Both have challenges.
The upside is the market continues to move ahead, as supply in any part of the world is not increasing, while demand is good.
Spot markets reflect current-day supply and demand and this week we see the German stock market price for spot milk, as calculated by the IFE in Kiel, is close to 70c/l.
This is the calculated raw material value on the basis of the product yield of butter and skimmed milk powder.
It doesn’t mean much, but it shows that stocks of product are low and in dairy farming, production continues to lag behind last year, with little hope of rapid improvement.
In Germany, milk supply remains almost 2% behind last year; in France, milk supply is also behind. Remember, these are the biggest two European players in milk processing.
The rate at which dairy prices are picking up in Europe is astonishingly fast. Meanwhile, butter, milk powder and cheese prices have risen to unprecedented levels.
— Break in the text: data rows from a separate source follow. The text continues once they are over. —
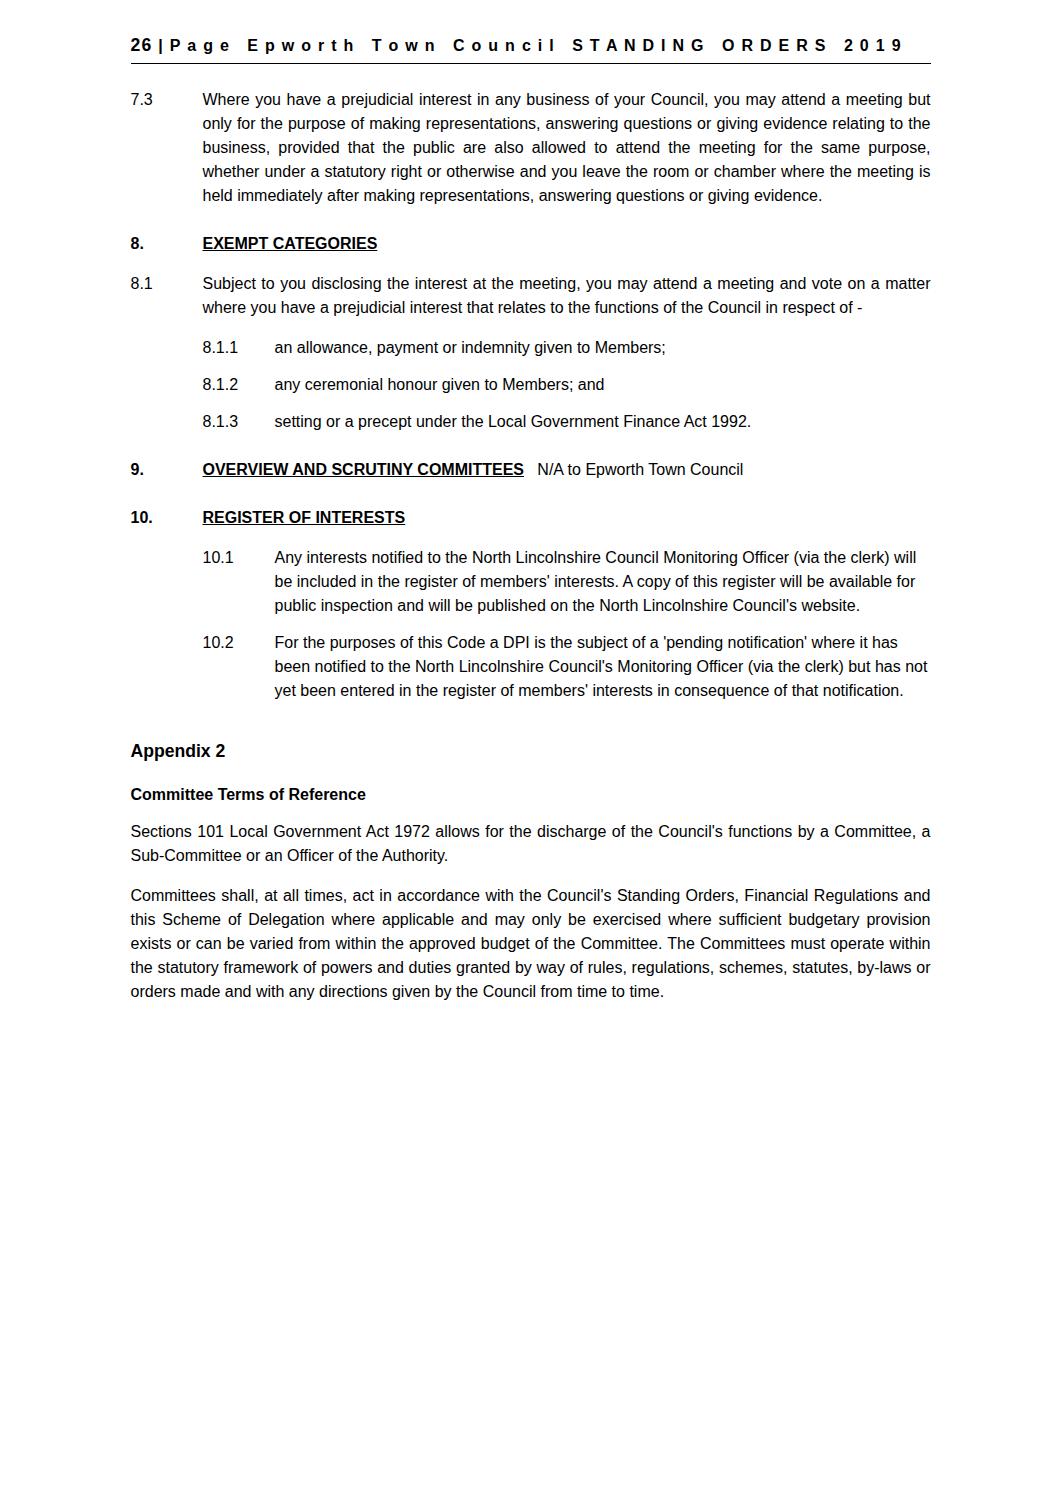26 | P a g e E p w o r t h T o w n C o u n c i l S T A N D I N G O R D E R S 2 0 1 9
7.3
Where you have a prejudicial interest in any business of your Council, you may attend a meeting but only for the purpose of making representations, answering questions or giving evidence relating to the business, provided that the public are also allowed to attend the meeting for the same purpose, whether under a statutory right or otherwise and you leave the room or chamber where the meeting is held immediately after making representations, answering questions or giving evidence.
8.
EXEMPT CATEGORIES
8.1
Subject to you disclosing the interest at the meeting, you may attend a meeting and vote on a matter where you have a prejudicial interest that relates to the functions of the Council in respect of -
8.1.1
an allowance, payment or indemnity given to Members;
8.1.2
any ceremonial honour given to Members; and
8.1.3
setting or a precept under the Local Government Finance Act 1992.
9.
OVERVIEW AND SCRUTINY COMMITTEES
N/A to Epworth Town Council
10.
REGISTER OF INTERESTS
10.1
Any interests notified to the North Lincolnshire Council Monitoring Officer (via the clerk) will be included in the register of members' interests. A copy of this register will be available for public inspection and will be published on the North Lincolnshire Council's website.
10.2
For the purposes of this Code a DPI is the subject of a 'pending notification' where it has been notified to the North Lincolnshire Council's Monitoring Officer (via the clerk) but has not yet been entered in the register of members' interests in consequence of that notification.
Appendix 2
Committee Terms of Reference
Sections 101 Local Government Act 1972 allows for the discharge of the Council's functions by a Committee, a Sub-Committee or an Officer of the Authority.
Committees shall, at all times, act in accordance with the Council's Standing Orders, Financial Regulations and this Scheme of Delegation where applicable and may only be exercised where sufficient budgetary provision exists or can be varied from within the approved budget of the Committee. The Committees must operate within the statutory framework of powers and duties granted by way of rules, regulations, schemes, statutes, by-laws or orders made and with any directions given by the Council from time to time.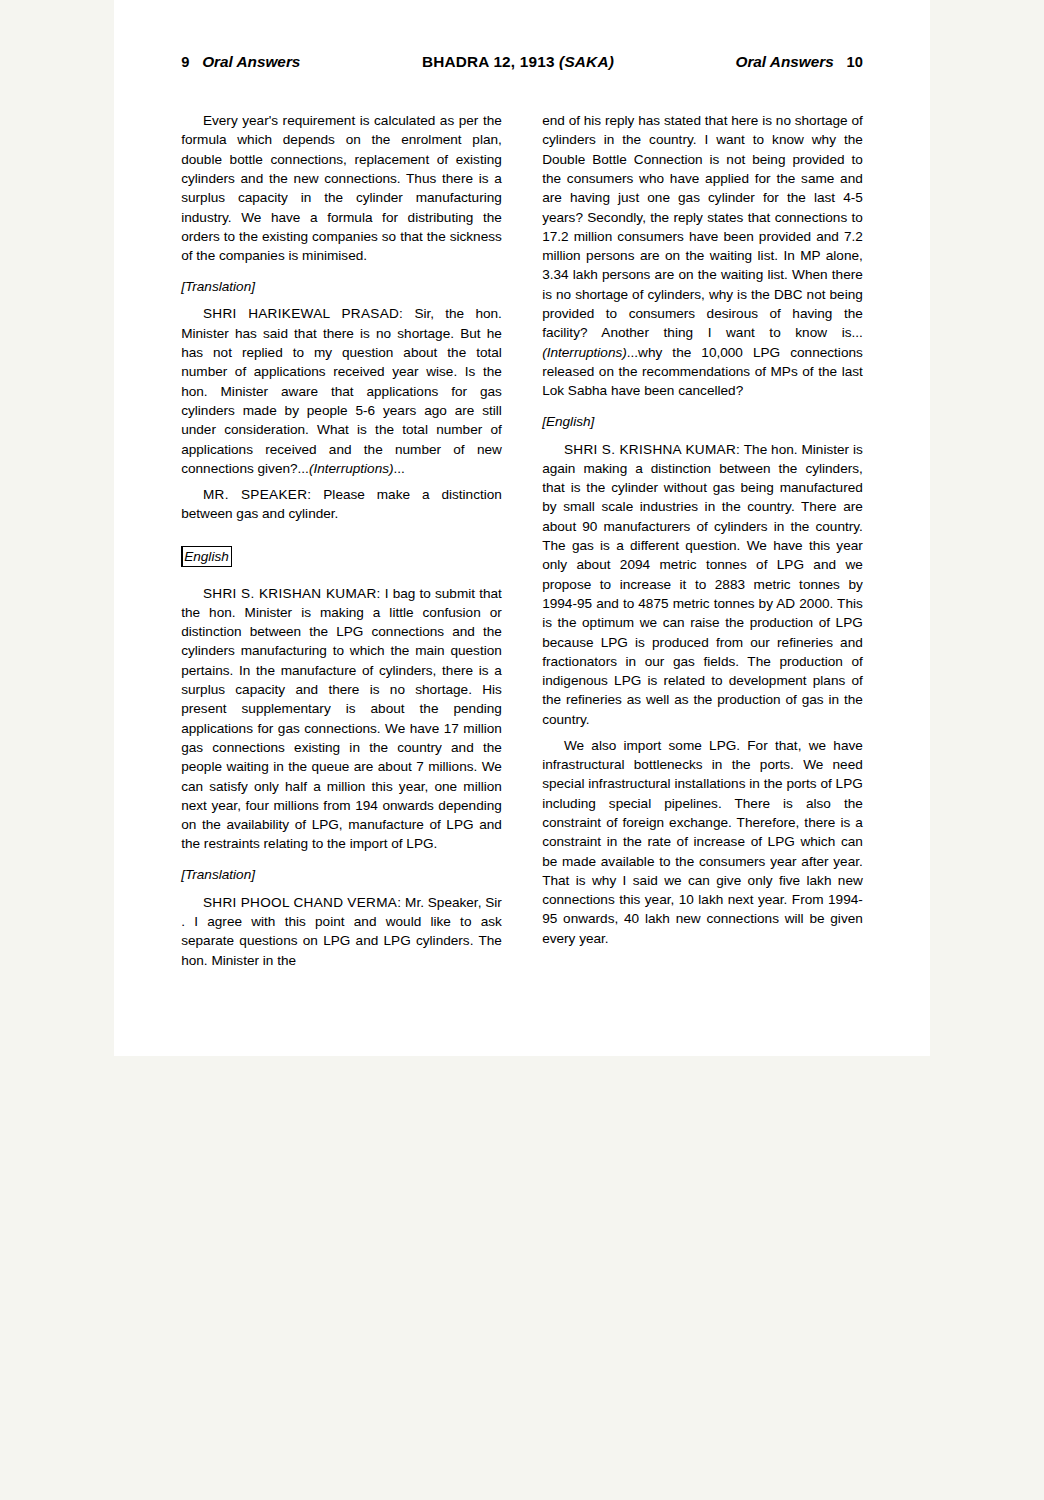9 Oral Answers BHADRA 12, 1913 (SAKA) Oral Answers 10
Every year's requirement is calculated as per the formula which depends on the enrolment plan, double bottle connections, replacement of existing cylinders and the new connections. Thus there is a surplus capacity in the cylinder manufacturing industry. We have a formula for distributing the orders to the existing companies so that the sickness of the companies is minimised.
[Translation]
SHRI HARIKEWAL PRASAD: Sir, the hon. Minister has said that there is no shortage. But he has not replied to my question about the total number of applications received year wise. Is the hon. Minister aware that applications for gas cylinders made by people 5-6 years ago are still under consideration. What is the total number of applications received and the number of new connections given?...(Interruptions)...
MR. SPEAKER: Please make a distinction between gas and cylinder.
English
SHRI S. KRISHAN KUMAR: I bag to submit that the hon. Minister is making a little confusion or distinction between the LPG connections and the cylinders manufacturing to which the main question pertains. In the manufacture of cylinders, there is a surplus capacity and there is no shortage. His present supplementary is about the pending applications for gas connections. We have 17 million gas connections existing in the country and the people waiting in the queue are about 7 millions. We can satisfy only half a million this year, one million next year, four millions from 194 onwards depending on the availability of LPG, manufacture of LPG and the restraints relating to the import of LPG.
[Translation]
SHRI PHOOL CHAND VERMA: Mr. Speaker, Sir . I agree with this point and would like to ask separate questions on LPG and LPG cylinders. The hon. Minister in the
end of his reply has stated that here is no shortage of cylinders in the country. I want to know why the Double Bottle Connection is not being provided to the consumers who have applied for the same and are having just one gas cylinder for the last 4-5 years? Secondly, the reply states that connections to 17.2 million consumers have been provided and 7.2 million persons are on the waiting list. In MP alone, 3.34 lakh persons are on the waiting list. When there is no shortage of cylinders, why is the DBC not being provided to consumers desirous of having the facility? Another thing I want to know is...(Interruptions)...why the 10,000 LPG connections released on the recommendations of MPs of the last Lok Sabha have been cancelled?
[English]
SHRI S. KRISHNA KUMAR: The hon. Minister is again making a distinction between the cylinders, that is the cylinder without gas being manufactured by small scale industries in the country. There are about 90 manufacturers of cylinders in the country. The gas is a different question. We have this year only about 2094 metric tonnes of LPG and we propose to increase it to 2883 metric tonnes by 1994-95 and to 4875 metric tonnes by AD 2000. This is the optimum we can raise the production of LPG because LPG is produced from our refineries and fractionators in our gas fields. The production of indigenous LPG is related to development plans of the refineries as well as the production of gas in the country.
We also import some LPG. For that, we have infrastructural bottlenecks in the ports. We need special infrastructural installations in the ports of LPG including special pipelines. There is also the constraint of foreign exchange. Therefore, there is a constraint in the rate of increase of LPG which can be made available to the consumers year after year. That is why I said we can give only five lakh new connections this year, 10 lakh next year. From 1994-95 onwards, 40 lakh new connections will be given every year.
In the United States too, dairy prices have been increasing, but probably not as quick as European prices.
The government has been supporting the sector through COVID-19. For example, European butter is almost $1,800/t more expensive than American butter. Normally, European butter is several hundred dollars more expensive.
This means that the competitive position of European exporters, such as Ornua from Ireland, has, in theory, deteriorated considerably.
There is little or no butter stocks in place in the US, with recent statistics showing stocks 25% less than the same month last year.